Like raindrops, they adorned my hijab now,
For the big bad word of my friends,
That often dropped from my lips.
Once, during the youthful college days,
To my surprise I saw a dark spot on it,
Which smelt so bad and looked very dirty.
A piece of my secret heart, I saw in it,
A stain for not lowering my gaze from others,
And for not controlling my feelings.
Now the passions gone, youth ended,
I wanted to turn the leaf of my life,
And get back my pure white hijab.
Today I washed and washed my hijab,
With soap and water and Clorox.
But all the stains still stand fresh.
When will I ever learn, its not my hijab
But my stained heart inside me
That is to be washed again and again?
The Lost Baby
August 19, 2009
I am back again…. After almost 1 year. Even though I’m a little glad to be hear in my page, I am really very sad. There is a very sad news to share with you all. I lost my baby, or my Hamdu mon as I planned to call him. The reason? The Umpilical cord got knotted around his neck! I wonder what a reason this is! The cord that feeds him and keeps him alive, killed him??!! What all things God can do!

# AIM OF THE TASK
According to the page extract above, what was the dark spot the speaker saw on the hijab during college days a stain for? Answer in one to three sentences.

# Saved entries
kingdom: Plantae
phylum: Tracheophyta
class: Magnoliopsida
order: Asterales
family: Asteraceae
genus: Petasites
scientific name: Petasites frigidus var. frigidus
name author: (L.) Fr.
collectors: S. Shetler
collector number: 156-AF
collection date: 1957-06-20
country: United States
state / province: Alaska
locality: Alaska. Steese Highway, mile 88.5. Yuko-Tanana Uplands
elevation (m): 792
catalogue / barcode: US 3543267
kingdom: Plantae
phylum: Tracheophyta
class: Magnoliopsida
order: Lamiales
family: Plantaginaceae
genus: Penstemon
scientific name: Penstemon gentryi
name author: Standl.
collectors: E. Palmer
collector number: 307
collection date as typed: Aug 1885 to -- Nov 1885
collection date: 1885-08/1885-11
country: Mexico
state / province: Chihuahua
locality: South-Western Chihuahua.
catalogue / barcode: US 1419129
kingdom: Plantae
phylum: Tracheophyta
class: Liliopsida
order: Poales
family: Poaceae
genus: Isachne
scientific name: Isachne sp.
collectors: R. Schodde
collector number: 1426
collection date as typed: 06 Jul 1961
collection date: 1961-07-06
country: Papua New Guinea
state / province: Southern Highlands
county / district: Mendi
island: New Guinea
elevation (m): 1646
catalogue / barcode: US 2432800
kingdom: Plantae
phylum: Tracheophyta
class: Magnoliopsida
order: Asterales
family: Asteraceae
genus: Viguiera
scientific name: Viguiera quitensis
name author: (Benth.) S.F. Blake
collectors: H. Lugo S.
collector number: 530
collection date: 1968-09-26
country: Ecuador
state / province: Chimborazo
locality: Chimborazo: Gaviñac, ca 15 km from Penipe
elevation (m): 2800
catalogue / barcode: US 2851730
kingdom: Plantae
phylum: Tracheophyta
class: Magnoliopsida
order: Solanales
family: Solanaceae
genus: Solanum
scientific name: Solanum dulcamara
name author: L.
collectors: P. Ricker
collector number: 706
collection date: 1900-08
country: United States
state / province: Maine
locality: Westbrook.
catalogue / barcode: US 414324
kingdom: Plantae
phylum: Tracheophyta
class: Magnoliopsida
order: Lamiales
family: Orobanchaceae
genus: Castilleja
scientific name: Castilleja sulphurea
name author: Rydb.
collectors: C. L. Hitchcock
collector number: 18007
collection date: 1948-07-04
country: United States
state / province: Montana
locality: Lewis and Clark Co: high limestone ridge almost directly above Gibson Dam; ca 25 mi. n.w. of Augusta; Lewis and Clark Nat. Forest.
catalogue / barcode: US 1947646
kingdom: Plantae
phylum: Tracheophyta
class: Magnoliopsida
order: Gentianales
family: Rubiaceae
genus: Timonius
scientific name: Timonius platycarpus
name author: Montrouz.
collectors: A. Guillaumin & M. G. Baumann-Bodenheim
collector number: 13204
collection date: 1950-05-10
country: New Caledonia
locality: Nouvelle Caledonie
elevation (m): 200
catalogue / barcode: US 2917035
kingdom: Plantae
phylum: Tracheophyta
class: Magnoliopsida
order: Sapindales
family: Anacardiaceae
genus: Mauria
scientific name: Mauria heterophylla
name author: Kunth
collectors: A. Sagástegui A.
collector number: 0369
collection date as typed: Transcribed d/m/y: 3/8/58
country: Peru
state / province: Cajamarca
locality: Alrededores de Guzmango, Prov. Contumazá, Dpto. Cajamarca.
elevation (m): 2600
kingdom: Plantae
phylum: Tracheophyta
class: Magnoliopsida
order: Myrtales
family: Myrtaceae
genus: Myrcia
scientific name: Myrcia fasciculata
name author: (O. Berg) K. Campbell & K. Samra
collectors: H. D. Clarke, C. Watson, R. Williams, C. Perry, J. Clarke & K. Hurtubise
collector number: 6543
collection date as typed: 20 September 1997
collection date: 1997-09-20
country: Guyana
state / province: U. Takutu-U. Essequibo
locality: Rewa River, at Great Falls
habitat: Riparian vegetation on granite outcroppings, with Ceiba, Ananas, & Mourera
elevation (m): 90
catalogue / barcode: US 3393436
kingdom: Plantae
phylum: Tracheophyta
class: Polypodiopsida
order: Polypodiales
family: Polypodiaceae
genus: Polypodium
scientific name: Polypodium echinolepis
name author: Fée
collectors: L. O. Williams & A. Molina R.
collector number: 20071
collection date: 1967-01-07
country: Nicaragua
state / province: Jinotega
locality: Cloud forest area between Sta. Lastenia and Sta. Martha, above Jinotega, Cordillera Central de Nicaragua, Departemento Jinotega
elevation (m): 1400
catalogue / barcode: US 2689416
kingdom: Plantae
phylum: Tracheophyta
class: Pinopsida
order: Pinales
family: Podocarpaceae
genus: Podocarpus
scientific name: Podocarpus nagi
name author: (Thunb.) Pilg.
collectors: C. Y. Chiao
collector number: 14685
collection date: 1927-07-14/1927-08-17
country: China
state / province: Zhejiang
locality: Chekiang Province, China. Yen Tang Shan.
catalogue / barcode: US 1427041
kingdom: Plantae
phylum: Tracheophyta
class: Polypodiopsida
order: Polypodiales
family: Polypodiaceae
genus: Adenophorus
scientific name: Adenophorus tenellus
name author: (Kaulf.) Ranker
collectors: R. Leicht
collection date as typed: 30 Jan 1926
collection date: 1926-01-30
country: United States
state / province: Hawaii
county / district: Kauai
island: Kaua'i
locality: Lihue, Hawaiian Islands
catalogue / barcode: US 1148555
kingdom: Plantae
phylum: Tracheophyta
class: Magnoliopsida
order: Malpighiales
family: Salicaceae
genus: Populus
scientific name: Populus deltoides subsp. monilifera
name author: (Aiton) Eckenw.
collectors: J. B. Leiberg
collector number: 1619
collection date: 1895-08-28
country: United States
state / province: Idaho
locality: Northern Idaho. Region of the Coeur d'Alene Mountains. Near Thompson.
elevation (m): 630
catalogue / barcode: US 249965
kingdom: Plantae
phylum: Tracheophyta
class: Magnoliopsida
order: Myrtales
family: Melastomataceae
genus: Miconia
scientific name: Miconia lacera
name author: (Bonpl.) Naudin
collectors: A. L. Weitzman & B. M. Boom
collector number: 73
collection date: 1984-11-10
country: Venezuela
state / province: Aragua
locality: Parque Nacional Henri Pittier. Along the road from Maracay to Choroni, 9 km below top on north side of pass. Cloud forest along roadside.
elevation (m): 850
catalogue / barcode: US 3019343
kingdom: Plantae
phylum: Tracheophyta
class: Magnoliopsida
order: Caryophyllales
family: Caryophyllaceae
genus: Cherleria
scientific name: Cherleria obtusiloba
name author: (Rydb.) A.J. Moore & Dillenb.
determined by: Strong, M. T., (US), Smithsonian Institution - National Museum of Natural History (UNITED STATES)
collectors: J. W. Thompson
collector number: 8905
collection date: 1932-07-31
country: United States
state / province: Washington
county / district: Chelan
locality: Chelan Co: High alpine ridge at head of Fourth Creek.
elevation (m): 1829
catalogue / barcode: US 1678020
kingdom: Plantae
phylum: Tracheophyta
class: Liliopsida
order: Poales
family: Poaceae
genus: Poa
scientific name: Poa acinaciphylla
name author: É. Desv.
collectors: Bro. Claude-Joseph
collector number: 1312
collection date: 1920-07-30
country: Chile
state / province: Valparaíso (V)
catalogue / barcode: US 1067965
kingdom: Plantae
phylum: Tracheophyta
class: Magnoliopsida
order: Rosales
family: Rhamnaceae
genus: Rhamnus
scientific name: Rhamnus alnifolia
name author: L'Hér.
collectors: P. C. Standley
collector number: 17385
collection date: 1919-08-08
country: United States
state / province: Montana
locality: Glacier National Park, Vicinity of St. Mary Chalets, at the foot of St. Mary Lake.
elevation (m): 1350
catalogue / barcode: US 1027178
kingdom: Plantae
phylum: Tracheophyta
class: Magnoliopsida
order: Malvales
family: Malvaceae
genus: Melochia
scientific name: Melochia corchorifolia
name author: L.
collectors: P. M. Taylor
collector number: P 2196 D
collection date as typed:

# OUTPUT FOR THIS EXERCISE
The speaker saw in it a piece of their secret heart. It was a stain for not lowering their gaze from others and for not controlling their feelings.